Each data service that is supplied with the Sun Cluster product has a built-in fault monitor. The fault monitor performs the following functions:
Detecting the unexpected termination of processes for the data service server
Checking the health of the data service
The fault monitor is contained in the resource that represents the application for which the data service was written. You create this resource when you register and configure the data service. For more information, see the documentation for the data service.
System properties and extension properties of this resource control the behavior of the fault monitor. The default values of these properties determine the preset behavior of the fault monitor. The preset behavior should be suitable for most Sun Cluster installations. Therefore, you should tune a fault monitor only if you need to modify this preset behavior.
Tuning a fault monitor involves the following tasks:
Setting the interval between fault monitor probes
Setting the timeout for fault monitor probes
Defining the criteria for persistent faults
Specifying the failover behavior of a resource
Perform these tasks when you register and configure the data service. For more information, see the documentation for the data service.
A resource's fault monitor is started when you bring online the resource group that contains the resource. You do not need to start the fault monitor explicitly.

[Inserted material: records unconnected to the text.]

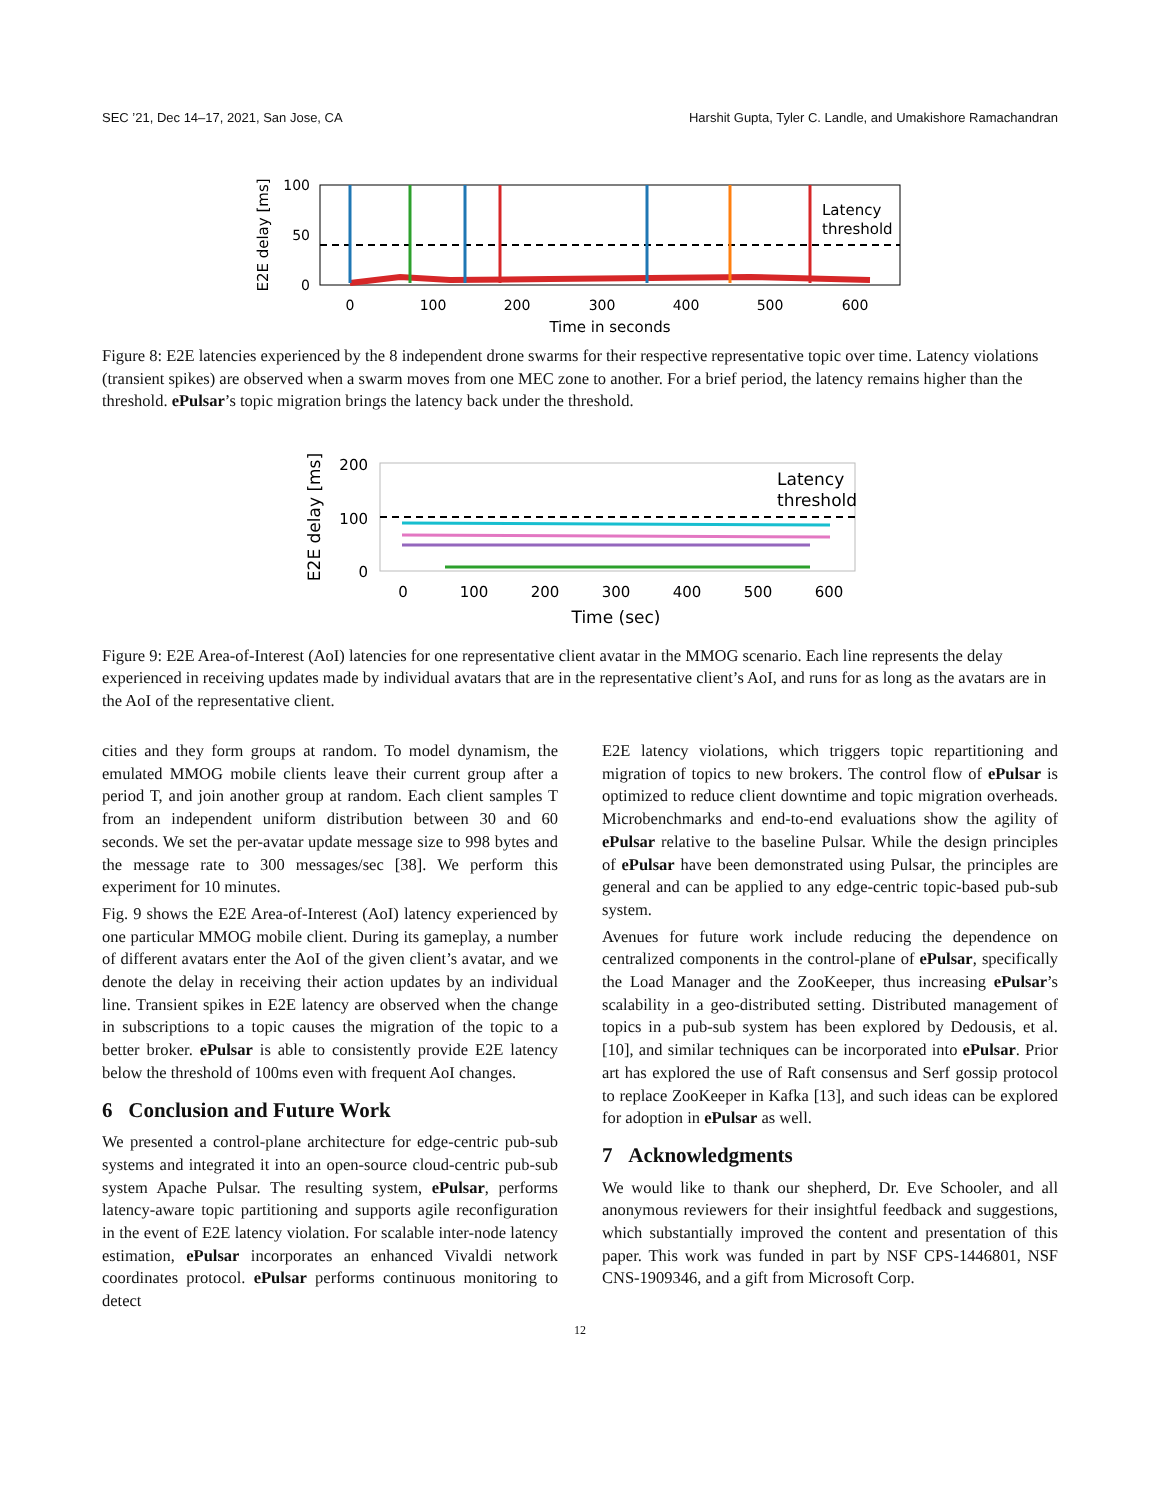SEC ’21, Dec 14–17, 2021, San Jose, CA Harshit Gupta, Tyler C. Landle, and Umakishore Ramachandran
Latency
threshold
100
50
0
0
100
200
300
400
500
600
Time in seconds
E2E delay [ms]
Figure 8: E2E latencies experienced by the 8 independent drone swarms for their respective representative topic over time. Latency violations (transient spikes) are observed when a swarm moves from one MEC zone to another. For a brief period, the latency remains higher than the threshold. ePulsar’s topic migration brings the latency back under the threshold.
Latency
threshold
200
100
0
0
100
200
300
400
500
600
Time (sec)
E2E delay [ms]
Figure 9: E2E Area-of-Interest (AoI) latencies for one representative client avatar in the MMOG scenario. Each line represents the delay experienced in receiving updates made by individual avatars that are in the representative client’s AoI, and runs for as long as the avatars are in the AoI of the representative client.
cities and they form groups at random. To model dynamism, the emulated MMOG mobile clients leave their current group after a period T, and join another group at random. Each client samples T from an independent uniform distribution between 30 and 60 seconds. We set the per-avatar update message size to 998 bytes and the message rate to 300 messages/sec [38]. We perform this experiment for 10 minutes.
Fig. 9 shows the E2E Area-of-Interest (AoI) latency experienced by one particular MMOG mobile client. During its gameplay, a number of different avatars enter the AoI of the given client’s avatar, and we denote the delay in receiving their action updates by an individual line. Transient spikes in E2E latency are observed when the change in subscriptions to a topic causes the migration of the topic to a better broker. ePulsar is able to consistently provide E2E latency below the threshold of 100ms even with frequent AoI changes.
6 Conclusion and Future Work
We presented a control-plane architecture for edge-centric pub-sub systems and integrated it into an open-source cloud-centric pub-sub system Apache Pulsar. The resulting system, ePulsar, performs latency-aware topic partitioning and supports agile reconfiguration in the event of E2E latency violation. For scalable inter-node latency estimation, ePulsar incorporates an enhanced Vivaldi network coordinates protocol. ePulsar performs continuous monitoring to detect
E2E latency violations, which triggers topic repartitioning and migration of topics to new brokers. The control flow of ePulsar is optimized to reduce client downtime and topic migration overheads. Microbenchmarks and end-to-end evaluations show the agility of ePulsar relative to the baseline Pulsar. While the design principles of ePulsar have been demonstrated using Pulsar, the principles are general and can be applied to any edge-centric topic-based pub-sub system.
Avenues for future work include reducing the dependence on centralized components in the control-plane of ePulsar, specifically the Load Manager and the ZooKeeper, thus increasing ePulsar’s scalability in a geo-distributed setting. Distributed management of topics in a pub-sub system has been explored by Dedousis, et al. [10], and similar techniques can be incorporated into ePulsar. Prior art has explored the use of Raft consensus and Serf gossip protocol to replace ZooKeeper in Kafka [13], and such ideas can be explored for adoption in ePulsar as well.
7 Acknowledgments
We would like to thank our shepherd, Dr. Eve Schooler, and all anonymous reviewers for their insightful feedback and suggestions, which substantially improved the content and presentation of this paper. This work was funded in part by NSF CPS-1446801, NSF CNS-1909346, and a gift from Microsoft Corp.
12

To determine whether a resource is operating correctly, the fault monitor probes this resource periodically. The interval between fault monitor probes affects the availability of the resource and the performance of your system as follows:
The interval between fault monitor probes affects the length of time that is required to detect a fault and respond to the fault. Therefore, if you decrease the interval between fault monitor probes, the time that is required to detect a fault and respond to the fault is also decreased. This decrease enhances the availability of the resource.
Each fault monitor probe consumes system resources such as processor cycles and memory. Therefore, if you decrease the interval between fault monitor probes, the performance of the system is degraded.
The optimum interval between fault monitor probes also depends on the time that is required to respond to a fault in the resource. This time depends on how the complexity of the resource affects the time that is required for operations such as restarting the resource.
The timeout for fault monitor probes specifies the length of time that a fault monitor waits for a response from a resource to a probe. If the fault monitor does not receive a response within this timeout, the fault monitor treats the resource as faulty. The time that a resource requires to respond to a fault monitor probe depends on the operations that the fault monitor performs to probe the resource. For information about operations that a data service's fault monitor performs to probe a resource, see the documentation for the data service.
The time that is required for a resource to respond also depends on factors that are unrelated to the fault monitor or the application, for example:
Amount of network traffic
To minimize the disruption that transient faults in a resource cause, a fault monitor restarts the resource in response to such faults. For persistent faults, more disruptive action than restarting the resource is required:
For a failover resource, the fault monitor fails over the resource to another node.
For a scalable resource, the fault monitor takes the resource offline.
A fault monitor treats a fault as persistent if the number of complete failures of a resource exceeds a specified threshold within a specified retry interval. Defining the criteria for persistent faults enables you to set the threshold and the retry interval to accommodate the performance characteristics of your cluster and your availability requirements.
A fault monitor treats some faults as a complete failure of a resource. A complete failure typically causes a complete loss of service. The following failures are examples of a complete failure:
Unexpected termination of the process for a data service server
Inability of a fault monitor to connect to a data service server
A complete failure causes the fault monitor to increase by 1 the count of complete failures in the retry interval.
A fault monitor treats other faults as a partial failure of a resource. A partial failure is less serious than a complete failure, and typically causes a degradation of service, but not a complete loss of service. An example of a partial failure is an incomplete response from a data service server before a fault monitor probe is timed out.
A partial failure causes the fault monitor to increase by a fractional amount the count of complete failures in the retry interval. Partial failures are still accumulated over the retry interval.
The following characteristics of partial failures depend on the data service:
The types of faults that the fault monitor treats as partial failure
The fractional amount that each partial failure adds to the count of complete failures
For information about faults that a data service's fault monitor detects, see the documentation for the data service.
Thorough_probe_interval system property
Probe_timeout extension property
To ensure that you allow enough time for the threshold to be reached within the retry interval, use the following expression to calculate values for the retry interval and the threshold:
retry-interval ≥ threshold × (thorough-probe-interval + probe-timeout)
To set the threshold and the retry interval, set the following system properties of the resource:
The failover behavior of a resource determines how the RGM responds to the following faults:
Failure of the resource to start
Failure of the resource to stop
Failure of the resource's fault monitor to stop
To specify the failover behavior of a resource, set the Failover_mode system property of the resource. For information about the possible values of this property, see the description of the Failover_mode system property in Resource Properties.